In this study, we analyzed the whole mtGenome variants of 4 sets of tissue (duplicated hair shaft, blood, and buccal swab samples) obtained from 20 donors using suitable MPS platforms by considering the characteristics of forensic samples. Although hair shafts had been stored at room temperature for > 1 year, their whole mtGenome variants were successfully obtained using the Precision ID mtDNA Whole Genome Panel, which was validated for degraded DNA analysis with the Ion S5 system. The whole mtGenome variants of blood and buccal swabs with 2 LR-PCR products were analyzed using the Nextera XT DNA Library Prep Kit on the MiSeq system.
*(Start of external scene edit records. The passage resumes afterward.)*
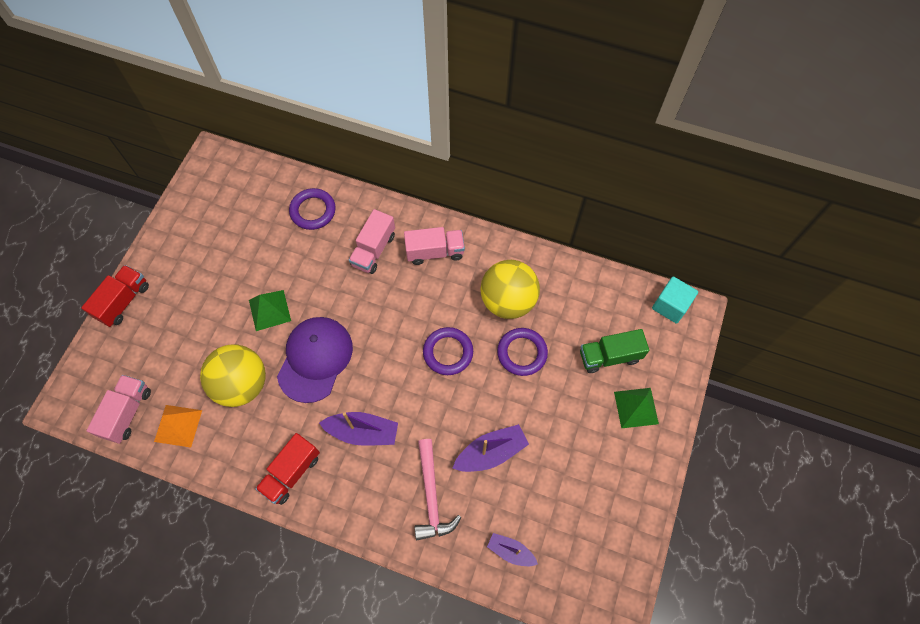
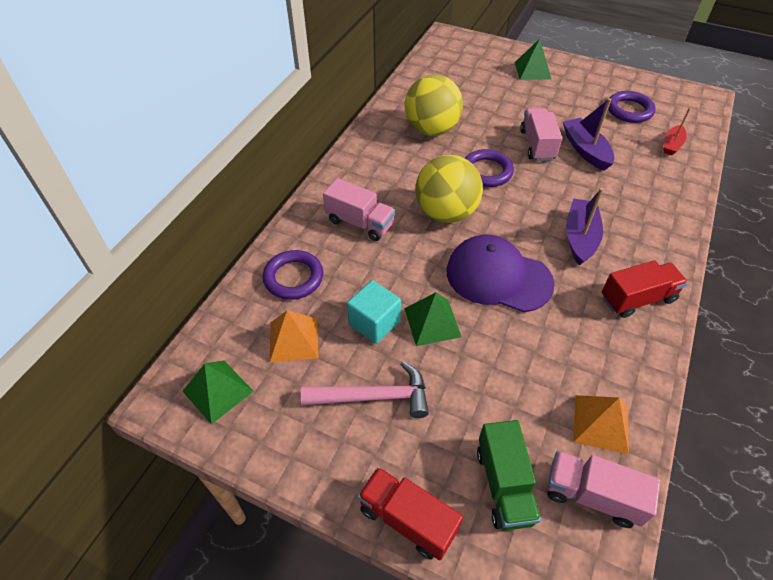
camera: 85 degrees left, 15 degrees down
yellow ball [200,344,266,407] -> yellow ball moved to [416,155,483,223]
red truck [255,433,320,505] -> red truck turned 60 degrees counterclockwise [602,260,688,318]
pink truck [404,227,465,265] -> pink truck moved to [520,108,562,161]
pink hammer [415,439,461,540] -> pink hammer moved to [301,361,429,418]
purple boat [487,533,538,566] -> red boat [663,108,691,155]
purple ring [497,328,548,376] -> purple ring moved to [608,91,656,123]
green truck [580,329,649,373] -> green truck moved to [477,420,541,530]
turquoise cube [652,276,698,324] -> turquoise cube moved to [347,280,401,344]
none -> green pyramid [182,360,253,425]
none -> orange pyramid [270,310,319,363]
Although 56 PHP variants were identified across the 4 sets of tissue, the whole mtGenome haplotypes were not excluded according to each tissue type. In 4 samples, the major nucleotide of PHP was inverted at one nucleotide position in the hair shaft and reference samples. However, the MPS data, which provide a high resolution for PHP, did not result in exclusion of that both haplotypes were derived from the same donor. Accumulation of mtGenome PHP data will facilitate the application of MPS in the comparative analysis of mtGenome variants containing PHP to forensic casework.